Penelitian menunjukkan bahwa sebagian besar eksekutif bisnis utama di Asia-Pasifik mengadopsi gaya kepemimpinan yang mendukung bisnis regeneratif. Mereka fokus pada tindakan dan memberdayakan orang lain untuk menciptakan kepositifan dan perubahan mereka sendiri. 49% CEO mengatakan mereka saat ini menjalankan gaya kepemimpinan regeneratif yang sangat efektif.

“Hasil survei kami dengan jelas menunjukkan bahwa dunia usaha di kawasan ini ingin beralih dari strategi yang murni restoratif ke strategi yang lebih transformatif secara mendasar dan sepenuhnya regeneratif. Baik itu memerlukan digitalisasi rantai pasokan global yang sudah ketinggalan zaman, mengintegrasikan analitik ke dalam seluruh model operasi mereka, atau meningkatkan cara mereka tumbuh dan menginspirasi tempat kerja mereka untuk melakukan pekerjaan yang beragam dan berkelanjutan. Hal yang tidak terduga adalah hal baru yang diharapkan, tidak ada hal normal yang terjadi saat kita menghadapi gangguan yang diperlukan ini. Dibutuhkan lebih banyak hal dan lebih banyak hal yang mungkin dilakukan,” terang Arjun Sethi, Manajer Senior dan Presiden Kawasan Asia-Pasifik di Kearney, dalam rilisnya, Senin (9/10/2023).

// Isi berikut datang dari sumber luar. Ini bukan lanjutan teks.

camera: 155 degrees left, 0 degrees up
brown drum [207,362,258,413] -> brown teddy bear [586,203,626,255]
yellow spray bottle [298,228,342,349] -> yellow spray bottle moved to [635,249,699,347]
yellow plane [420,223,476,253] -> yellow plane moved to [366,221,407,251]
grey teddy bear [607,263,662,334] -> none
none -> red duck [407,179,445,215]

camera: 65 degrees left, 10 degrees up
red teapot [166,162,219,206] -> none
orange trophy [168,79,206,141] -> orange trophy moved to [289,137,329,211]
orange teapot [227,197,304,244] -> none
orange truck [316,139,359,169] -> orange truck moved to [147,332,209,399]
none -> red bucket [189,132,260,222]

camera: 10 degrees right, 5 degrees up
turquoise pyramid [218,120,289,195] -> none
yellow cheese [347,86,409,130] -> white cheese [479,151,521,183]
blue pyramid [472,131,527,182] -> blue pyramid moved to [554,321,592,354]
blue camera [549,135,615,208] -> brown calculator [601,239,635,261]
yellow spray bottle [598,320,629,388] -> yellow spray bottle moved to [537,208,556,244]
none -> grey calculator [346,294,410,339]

“Model bisnis regeneratif akan menjembatani kesenjangan ini dan membawa bisnis satu langkah lebih jauh, dengan memfasilitasi perubahan mendasar pada intinya. Bisnis harus mengambil langkah mundur dan meninjau model bisnis mereka dan mengevaluasi produk atau layanan mereka dan memberikan nilai maksimal kepada seluruh pemangku kepentingan dan dalam ekosistem yang lebih luas di mana mereka bekerja,” sambungnya.

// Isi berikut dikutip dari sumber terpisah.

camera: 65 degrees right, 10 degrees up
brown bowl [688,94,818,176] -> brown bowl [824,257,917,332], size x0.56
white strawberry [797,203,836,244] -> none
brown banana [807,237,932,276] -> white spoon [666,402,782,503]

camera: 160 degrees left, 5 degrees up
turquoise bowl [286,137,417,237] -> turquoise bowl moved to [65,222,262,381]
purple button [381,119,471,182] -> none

“Penelitian kami menunjukkan bahwa bisnis di kawasan Asia-Pasifik bergerak ke arah yang benar menuju model regeneratif dan mereka beroperasi secara efektif dengan cara yang terbarukan dibandingkan bisnis lain secara global. Meskipun hal ini positif, penting juga bagi para pemimpin kita untuk tidak melupakan tujuan akhir dari perjalanan ini. Menjadi regeneratif bukan hanya tentang restrukturisasi dan mengatasi kelemahan. Setiap rencana harus menentukan langkah menuju kesuksesan jangka panjang dan benar-benar memberikan nilai bagi dunia tempat Anda beroperasi. Dunia usaha harus membangun kekuatan mereka dan mengidentifikasi peluang baru untuk pertumbuhan dan dampak di masa depan. Ketahanan telah menjadi semboyan selama beberapa tahun terakhir, sekarang adalah regeneratif,” tutupnya.